Cumulative dissonance: the impact of mobile populations
Jiang and Luo used a one-month data set and a random effects model to investigate the effect of population mobility on COVID-19 transmission in Hubei Province. They found that infection was more likely 11–12 days after people moved from Wuhan to one of16 other cities in Hubei Province, and a corresponding decline over a week after city lockdowns. The interval between contact and COVID-19 confirmation in this study corresponded to the lag of 12 days to demonstrating the effect of restricting population mobility.

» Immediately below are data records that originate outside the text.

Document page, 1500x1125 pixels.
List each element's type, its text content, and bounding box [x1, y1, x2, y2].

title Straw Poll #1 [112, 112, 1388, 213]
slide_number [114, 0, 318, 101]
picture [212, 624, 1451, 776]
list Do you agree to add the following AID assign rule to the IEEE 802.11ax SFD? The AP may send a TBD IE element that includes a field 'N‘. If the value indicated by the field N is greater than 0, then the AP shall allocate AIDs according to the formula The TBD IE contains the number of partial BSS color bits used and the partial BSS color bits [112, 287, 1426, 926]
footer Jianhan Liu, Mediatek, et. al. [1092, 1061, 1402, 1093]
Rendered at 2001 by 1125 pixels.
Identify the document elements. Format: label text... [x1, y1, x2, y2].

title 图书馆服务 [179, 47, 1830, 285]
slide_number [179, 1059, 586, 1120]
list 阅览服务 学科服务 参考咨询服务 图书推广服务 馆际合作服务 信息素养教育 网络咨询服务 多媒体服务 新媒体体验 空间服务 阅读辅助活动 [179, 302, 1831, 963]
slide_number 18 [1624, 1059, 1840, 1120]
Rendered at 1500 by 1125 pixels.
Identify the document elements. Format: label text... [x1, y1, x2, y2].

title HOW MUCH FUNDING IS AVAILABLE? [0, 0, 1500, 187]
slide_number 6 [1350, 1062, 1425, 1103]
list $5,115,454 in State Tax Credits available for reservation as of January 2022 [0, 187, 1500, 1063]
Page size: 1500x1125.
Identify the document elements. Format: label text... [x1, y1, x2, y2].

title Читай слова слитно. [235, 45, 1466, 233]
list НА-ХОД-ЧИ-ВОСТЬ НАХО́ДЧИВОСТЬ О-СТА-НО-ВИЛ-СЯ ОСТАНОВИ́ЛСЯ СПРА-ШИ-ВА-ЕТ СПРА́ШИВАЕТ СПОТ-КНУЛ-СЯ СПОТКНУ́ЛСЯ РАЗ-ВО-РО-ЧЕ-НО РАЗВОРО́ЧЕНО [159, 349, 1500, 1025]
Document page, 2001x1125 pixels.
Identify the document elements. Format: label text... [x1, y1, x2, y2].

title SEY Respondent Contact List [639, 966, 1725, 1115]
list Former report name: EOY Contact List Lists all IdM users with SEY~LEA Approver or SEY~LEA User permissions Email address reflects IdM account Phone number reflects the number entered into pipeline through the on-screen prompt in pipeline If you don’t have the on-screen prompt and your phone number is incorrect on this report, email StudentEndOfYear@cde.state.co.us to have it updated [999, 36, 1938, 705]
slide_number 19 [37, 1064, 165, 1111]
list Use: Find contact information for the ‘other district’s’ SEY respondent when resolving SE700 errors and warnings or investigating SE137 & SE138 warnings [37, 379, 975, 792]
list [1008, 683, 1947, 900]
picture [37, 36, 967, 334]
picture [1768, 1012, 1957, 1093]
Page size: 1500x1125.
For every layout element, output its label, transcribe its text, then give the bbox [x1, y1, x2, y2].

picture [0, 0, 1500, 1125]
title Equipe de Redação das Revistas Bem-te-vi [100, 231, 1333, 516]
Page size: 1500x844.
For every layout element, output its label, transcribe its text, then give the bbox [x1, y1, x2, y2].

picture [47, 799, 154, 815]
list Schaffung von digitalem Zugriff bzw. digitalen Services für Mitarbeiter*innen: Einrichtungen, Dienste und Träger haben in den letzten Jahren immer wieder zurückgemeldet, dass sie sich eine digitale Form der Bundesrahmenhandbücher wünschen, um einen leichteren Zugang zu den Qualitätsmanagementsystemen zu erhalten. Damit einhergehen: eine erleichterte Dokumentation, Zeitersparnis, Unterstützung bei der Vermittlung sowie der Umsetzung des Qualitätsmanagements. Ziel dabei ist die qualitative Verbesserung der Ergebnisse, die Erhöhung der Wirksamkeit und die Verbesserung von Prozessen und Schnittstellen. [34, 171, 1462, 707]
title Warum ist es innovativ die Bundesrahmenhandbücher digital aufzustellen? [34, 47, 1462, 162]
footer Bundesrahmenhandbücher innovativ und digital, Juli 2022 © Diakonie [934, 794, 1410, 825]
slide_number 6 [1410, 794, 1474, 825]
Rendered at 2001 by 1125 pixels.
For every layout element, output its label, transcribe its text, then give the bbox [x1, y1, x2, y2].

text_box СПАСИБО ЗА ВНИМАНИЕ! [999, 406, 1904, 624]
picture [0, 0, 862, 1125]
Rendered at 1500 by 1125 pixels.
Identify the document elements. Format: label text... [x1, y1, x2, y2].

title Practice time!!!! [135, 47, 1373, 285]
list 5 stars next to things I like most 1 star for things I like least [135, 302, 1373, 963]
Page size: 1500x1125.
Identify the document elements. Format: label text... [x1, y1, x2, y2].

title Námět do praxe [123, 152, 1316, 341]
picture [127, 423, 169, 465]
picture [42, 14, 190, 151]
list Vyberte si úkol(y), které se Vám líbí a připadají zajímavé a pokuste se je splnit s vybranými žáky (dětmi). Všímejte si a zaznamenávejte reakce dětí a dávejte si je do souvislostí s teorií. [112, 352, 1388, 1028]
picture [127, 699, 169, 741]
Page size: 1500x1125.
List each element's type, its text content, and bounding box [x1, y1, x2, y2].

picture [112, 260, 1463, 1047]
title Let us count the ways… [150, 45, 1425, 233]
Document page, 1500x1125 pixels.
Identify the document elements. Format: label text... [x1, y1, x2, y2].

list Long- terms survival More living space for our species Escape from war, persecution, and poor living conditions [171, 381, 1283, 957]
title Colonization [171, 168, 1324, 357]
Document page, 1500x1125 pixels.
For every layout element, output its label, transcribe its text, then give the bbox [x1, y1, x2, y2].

Curtailment: mobile screening technology
From an early stage of the pandemic, South Korea took a proactive approach to deploying COVID-19 tests and rapidly achieved a high testing rate. In this paper, Kim and Lee describe a concept for walk-through COVID-19 screening tests that relies on mobile technology configured as a scalable screening booth. Their concept addresses the conflicting needs of high throughput, ease of use and repeated decontamination.